Here in the centre we have, in place of the sacred grove of Persephone, the palace of Hades and his Queen. He is seated, and holds a long sceptre; she carries a torch. The palace has not unnaturally taken the form of a chapel of the deities; the wheels hung up in the background seem to be votive offerings. The motive of the whole picture is curiously twofold. Two visits to Hades, which really took place at quite different times, are depicted as going on together, the quest of Orpheus for his lost Eurydice, and the attempt of Herakles to carry off the dog Cerberus and to rescue his friend Theseus.

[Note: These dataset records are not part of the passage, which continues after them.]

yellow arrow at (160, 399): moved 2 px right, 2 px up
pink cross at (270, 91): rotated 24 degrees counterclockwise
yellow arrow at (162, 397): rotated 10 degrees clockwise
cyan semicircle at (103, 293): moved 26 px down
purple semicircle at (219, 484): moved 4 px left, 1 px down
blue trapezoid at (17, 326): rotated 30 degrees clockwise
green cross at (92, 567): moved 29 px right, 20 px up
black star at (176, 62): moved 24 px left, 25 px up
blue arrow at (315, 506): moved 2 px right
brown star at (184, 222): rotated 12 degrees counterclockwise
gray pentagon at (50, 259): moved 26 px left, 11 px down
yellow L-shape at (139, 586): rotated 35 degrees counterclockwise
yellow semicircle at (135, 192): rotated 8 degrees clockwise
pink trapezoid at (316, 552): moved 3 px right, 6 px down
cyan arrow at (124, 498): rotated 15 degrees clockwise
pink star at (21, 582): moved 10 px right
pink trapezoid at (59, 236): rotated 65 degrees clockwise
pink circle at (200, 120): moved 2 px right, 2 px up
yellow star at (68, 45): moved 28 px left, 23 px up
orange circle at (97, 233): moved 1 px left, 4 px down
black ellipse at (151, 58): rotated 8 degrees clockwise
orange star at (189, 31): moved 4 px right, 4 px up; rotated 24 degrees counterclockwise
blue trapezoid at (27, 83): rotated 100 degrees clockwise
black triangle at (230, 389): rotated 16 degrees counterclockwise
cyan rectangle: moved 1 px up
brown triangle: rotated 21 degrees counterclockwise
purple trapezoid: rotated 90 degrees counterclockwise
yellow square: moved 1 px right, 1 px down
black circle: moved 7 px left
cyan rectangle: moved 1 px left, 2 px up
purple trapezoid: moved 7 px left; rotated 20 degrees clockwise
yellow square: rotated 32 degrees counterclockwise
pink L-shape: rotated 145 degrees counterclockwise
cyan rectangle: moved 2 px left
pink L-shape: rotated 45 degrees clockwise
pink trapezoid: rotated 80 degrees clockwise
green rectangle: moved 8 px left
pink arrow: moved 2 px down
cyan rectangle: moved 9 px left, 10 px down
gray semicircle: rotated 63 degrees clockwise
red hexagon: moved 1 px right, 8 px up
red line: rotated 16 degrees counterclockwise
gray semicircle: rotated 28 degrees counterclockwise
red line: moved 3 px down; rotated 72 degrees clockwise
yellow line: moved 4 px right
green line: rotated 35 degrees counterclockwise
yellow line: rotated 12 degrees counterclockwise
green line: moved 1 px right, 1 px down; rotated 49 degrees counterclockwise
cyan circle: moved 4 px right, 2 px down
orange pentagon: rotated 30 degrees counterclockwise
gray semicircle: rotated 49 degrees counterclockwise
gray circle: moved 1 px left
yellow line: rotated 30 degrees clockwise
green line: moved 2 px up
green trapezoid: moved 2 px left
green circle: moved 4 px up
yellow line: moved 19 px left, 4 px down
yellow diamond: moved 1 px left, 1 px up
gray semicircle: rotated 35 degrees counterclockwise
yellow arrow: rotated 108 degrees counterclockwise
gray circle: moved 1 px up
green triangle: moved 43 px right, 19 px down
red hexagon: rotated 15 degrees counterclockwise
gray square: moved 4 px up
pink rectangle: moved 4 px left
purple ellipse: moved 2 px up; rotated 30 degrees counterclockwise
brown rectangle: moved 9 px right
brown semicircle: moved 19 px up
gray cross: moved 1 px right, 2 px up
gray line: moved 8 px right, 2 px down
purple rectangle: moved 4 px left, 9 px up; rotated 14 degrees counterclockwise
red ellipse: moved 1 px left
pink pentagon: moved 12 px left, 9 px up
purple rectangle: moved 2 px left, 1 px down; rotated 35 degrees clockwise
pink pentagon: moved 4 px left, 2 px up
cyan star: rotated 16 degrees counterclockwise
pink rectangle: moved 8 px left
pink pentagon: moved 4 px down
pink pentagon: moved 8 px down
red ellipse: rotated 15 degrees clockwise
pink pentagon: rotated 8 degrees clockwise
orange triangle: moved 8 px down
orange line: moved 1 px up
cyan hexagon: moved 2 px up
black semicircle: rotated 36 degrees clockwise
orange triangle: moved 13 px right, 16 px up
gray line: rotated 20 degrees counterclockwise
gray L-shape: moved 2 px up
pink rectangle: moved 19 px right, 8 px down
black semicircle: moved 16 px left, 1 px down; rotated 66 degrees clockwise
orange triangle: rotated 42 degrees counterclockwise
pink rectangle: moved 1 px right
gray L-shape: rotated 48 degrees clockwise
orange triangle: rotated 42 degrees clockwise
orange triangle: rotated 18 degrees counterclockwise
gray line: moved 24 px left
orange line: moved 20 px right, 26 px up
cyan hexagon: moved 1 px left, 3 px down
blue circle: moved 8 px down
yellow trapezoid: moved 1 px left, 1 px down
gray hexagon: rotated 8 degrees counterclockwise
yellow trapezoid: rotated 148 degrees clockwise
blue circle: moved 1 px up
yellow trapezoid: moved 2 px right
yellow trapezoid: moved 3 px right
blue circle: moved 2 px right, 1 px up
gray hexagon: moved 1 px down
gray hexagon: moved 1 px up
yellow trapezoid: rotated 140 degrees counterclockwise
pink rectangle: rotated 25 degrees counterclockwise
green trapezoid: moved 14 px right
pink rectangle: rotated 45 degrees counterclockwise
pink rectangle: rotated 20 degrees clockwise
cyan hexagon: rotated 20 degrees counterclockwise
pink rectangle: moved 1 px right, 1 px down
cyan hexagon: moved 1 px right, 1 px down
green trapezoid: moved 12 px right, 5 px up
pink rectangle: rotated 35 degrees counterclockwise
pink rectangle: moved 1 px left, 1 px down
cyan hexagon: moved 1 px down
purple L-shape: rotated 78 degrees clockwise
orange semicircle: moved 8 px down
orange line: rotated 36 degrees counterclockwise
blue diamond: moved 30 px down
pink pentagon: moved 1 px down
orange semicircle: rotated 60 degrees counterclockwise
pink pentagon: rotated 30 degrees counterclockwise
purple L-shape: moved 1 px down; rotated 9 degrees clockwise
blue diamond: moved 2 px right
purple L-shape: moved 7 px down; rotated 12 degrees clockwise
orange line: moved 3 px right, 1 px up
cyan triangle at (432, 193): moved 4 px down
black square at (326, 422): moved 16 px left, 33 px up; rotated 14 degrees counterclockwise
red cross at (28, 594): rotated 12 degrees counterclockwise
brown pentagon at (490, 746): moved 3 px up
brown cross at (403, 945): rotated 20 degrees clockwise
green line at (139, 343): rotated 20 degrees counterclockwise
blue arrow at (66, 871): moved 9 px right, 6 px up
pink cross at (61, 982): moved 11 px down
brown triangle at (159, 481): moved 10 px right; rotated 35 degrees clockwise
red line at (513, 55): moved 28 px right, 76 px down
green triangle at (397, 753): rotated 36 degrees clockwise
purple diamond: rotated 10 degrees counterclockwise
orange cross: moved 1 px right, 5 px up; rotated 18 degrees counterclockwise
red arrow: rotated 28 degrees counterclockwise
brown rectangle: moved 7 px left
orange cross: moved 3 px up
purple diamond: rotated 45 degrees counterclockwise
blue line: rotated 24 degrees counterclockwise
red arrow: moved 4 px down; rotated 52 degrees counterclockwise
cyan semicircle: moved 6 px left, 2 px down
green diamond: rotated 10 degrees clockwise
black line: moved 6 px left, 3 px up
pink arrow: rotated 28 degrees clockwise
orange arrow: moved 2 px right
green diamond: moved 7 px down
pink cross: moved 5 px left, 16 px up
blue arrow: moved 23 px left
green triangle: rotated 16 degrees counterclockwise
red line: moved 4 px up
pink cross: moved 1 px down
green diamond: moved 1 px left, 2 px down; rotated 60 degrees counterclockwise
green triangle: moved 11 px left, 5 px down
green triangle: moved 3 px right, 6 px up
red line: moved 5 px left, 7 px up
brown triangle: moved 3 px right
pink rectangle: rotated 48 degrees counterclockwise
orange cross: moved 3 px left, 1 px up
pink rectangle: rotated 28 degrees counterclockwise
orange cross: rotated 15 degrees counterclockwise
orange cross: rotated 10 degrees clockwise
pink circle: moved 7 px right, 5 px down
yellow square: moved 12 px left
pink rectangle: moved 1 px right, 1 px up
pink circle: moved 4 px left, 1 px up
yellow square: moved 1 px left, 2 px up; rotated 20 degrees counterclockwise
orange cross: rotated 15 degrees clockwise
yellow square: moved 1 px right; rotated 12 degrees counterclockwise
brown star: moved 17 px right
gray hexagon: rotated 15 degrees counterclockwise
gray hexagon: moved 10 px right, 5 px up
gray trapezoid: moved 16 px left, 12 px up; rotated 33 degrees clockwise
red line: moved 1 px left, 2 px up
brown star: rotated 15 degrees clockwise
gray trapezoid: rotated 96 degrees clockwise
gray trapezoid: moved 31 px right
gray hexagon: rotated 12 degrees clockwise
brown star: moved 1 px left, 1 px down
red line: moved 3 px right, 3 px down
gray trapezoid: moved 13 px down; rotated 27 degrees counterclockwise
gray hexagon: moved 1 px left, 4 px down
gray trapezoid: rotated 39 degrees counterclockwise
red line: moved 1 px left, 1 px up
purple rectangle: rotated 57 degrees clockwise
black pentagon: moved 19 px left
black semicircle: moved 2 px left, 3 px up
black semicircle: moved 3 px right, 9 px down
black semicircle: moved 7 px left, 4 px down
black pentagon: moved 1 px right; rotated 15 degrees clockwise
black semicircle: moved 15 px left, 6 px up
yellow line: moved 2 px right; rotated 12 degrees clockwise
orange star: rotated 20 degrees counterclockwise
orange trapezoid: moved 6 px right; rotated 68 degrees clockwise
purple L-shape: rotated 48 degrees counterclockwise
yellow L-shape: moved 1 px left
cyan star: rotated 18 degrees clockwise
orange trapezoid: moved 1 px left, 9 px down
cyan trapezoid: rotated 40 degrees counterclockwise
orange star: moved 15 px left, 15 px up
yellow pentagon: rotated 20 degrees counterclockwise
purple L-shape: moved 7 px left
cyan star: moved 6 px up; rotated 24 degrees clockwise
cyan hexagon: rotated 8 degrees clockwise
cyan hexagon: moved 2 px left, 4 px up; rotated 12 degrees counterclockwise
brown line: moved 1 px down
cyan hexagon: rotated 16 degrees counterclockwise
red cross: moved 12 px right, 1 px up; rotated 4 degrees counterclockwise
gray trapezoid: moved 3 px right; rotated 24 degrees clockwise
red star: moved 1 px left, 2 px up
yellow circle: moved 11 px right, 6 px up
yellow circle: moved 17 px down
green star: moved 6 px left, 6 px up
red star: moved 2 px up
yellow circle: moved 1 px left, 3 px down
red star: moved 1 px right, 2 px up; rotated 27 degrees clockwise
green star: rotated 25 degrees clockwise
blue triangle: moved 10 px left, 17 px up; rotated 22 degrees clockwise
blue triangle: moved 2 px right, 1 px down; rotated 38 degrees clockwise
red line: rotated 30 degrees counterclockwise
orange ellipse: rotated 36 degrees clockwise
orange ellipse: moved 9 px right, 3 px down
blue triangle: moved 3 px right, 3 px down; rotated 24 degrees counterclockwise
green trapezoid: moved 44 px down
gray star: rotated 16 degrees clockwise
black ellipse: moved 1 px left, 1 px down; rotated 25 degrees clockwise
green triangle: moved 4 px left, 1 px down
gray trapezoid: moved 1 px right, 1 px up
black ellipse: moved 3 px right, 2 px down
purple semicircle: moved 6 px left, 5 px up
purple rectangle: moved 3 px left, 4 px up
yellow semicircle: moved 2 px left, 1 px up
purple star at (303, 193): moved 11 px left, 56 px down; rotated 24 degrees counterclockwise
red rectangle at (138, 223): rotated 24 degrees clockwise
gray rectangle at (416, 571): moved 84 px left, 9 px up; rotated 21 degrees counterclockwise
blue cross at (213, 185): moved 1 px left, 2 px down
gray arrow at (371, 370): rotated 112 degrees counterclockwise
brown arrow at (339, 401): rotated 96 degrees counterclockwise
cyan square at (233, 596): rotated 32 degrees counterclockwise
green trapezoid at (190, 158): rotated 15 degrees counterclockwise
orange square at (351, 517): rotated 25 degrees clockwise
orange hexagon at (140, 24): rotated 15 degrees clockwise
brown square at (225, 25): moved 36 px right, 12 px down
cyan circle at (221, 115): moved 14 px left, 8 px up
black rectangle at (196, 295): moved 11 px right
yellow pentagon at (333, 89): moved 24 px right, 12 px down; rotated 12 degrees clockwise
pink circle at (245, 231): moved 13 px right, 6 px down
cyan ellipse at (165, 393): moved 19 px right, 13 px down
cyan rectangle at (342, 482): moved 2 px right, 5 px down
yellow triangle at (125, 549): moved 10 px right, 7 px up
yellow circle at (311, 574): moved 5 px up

FIG. 13. THE GREEK UNDER-WORLD.
Orpheus stands, lyre in hand, before the chapel of the nether deities. He is clad in the variegated embroidered robes of the Orientals, with sleeves down to the wrists and a Phrygian tiara. In the painting of Polygnotus Orpheus was, as Pausanias expressly states, clad in the ordinary Greek dress. Later art rejoiced in the picturesque costume of the Persians and Phrygians: and the Thracian home of Orpheus allowed artists to consider him as belonging to a semi-Greek, Anatolian race. Orpheus is evidently using his art to persuade Hades to restore Eurydice, and that dread deity seems, from the position of his uplifted right hand, to be addressing him; but Eurydice, in this as in most of the vase-paintings, is wanting; a curious fact, which may indicate that the motive of the quest of Orpheus was originally something different. It seems indeed, as will appear clearly later, that the vase-painter combines without much skill or purpose groups taken from the works of older and more thoughtful artists.
In the lowest line Herakles struggles with Cerberus, around whose three necks he has fastened a chain. Hermes, who carries a herald’s staff, points out to his brother the road to the upper air, and urges departure. A more terrifying figure behind Herakles also gives cause for haste. One of the Poenae or Furies, a female servant of Hades, wearing hunting-boots and holding over her arm a leopard’s skin, advances with a torch to defend the realm of the dead against rash invaders. In the upper line, on the right, a similar figure, with drawn sword, guards the captives whom Herakles has come to release. Peirithous sits and cannot rise, but Theseus is standing; so far as he is concerned, the attempt of the invincible Herakles is successful, and he is allowed to return to earth.
The other groups which make up the picture have no special connexion either with Orpheus or with Herakles, and are introduced merely to complete the picture of Hades. On some of these under-world vases the names are written over the various persons, so that we can identify them with ease and certainty. In the upper line to the left is Megara, the wife of Herakles, and the two children of hers whom their father slew in a fit of madness. They stand near a spring-house, where water flows from a lion’s-head fountain. Drops of blood still stand on their breasts. Why they alone should thus bear in Hades the marks of mortal calamity we cannot say; nor indeed why they should appear at all as prominent inhabitants of the land of shades. One is inclined to fancy that some tale or legend may have connected them with the voyage of their father to Hades.
Beneath them is a curious domestic group: a young husband who is in the act of crowning himself with a wreath, a wife, and their little son, who drags behind him a plaything. It is a veritable scene of the reconstitution, in the land of shades, of a family endued with perpetual youth and leisure. Who these people may be is quite uncertain; but it is reasonable to think that they are such as have undergone initiation, and whose future life is thus assured. Opposite are the three judges of the dead, Minos, Aeacus, and Rhadamanthys, or, as some give the name, Triptolemus. Bearded and venerable figures, they carry long sceptres, but do not look so stern as one would expect from their terrible function.
The other scenes, in the two corners below, are of not much more than geographical import. They show the place to be Hades by introducing some of the well-known inhabitants of that region. On the left is Sisyphus uprearing his rock; and lest he should loiter at the task, one of the Poenae with snakes in her hair urges him with a double-thonged whip; in her other hand she carries a javelin and leopard’s skin. On the right is Tantalus, in the dress of an Oriental prince, and still carrying his sceptre. The Homeric pains have ceased to trouble him; he no longer stands in water, nor reaches after fruit. But he is still threatened by the hanging rock.
On other vases of the class, while the general arrangement is the same, the groups are varied. Peleus and Myrtilus, the faithless charioteer who arranged his victory at Olympia, sometimes take the place of Theseus and Peirithous. In the place of Tantalus we have a group of women ever drawing water, whether they be the Danaides or women who died uninitiated.
It is likely that all these Apulian vase-paintings go back to some original of a great painter which was known throughout the Greek world. An original by Polygnotus it cannot be; the composition is quite unlike his, and the Oriental garments worn by some of the personages indicate a different and a later school than his. We know that Nicias, a contemporary of Praxiteles, made a great picture of the under-world; but as we know nothing of its details, the inquiry whether this was the original copied in Italy has no certain basis.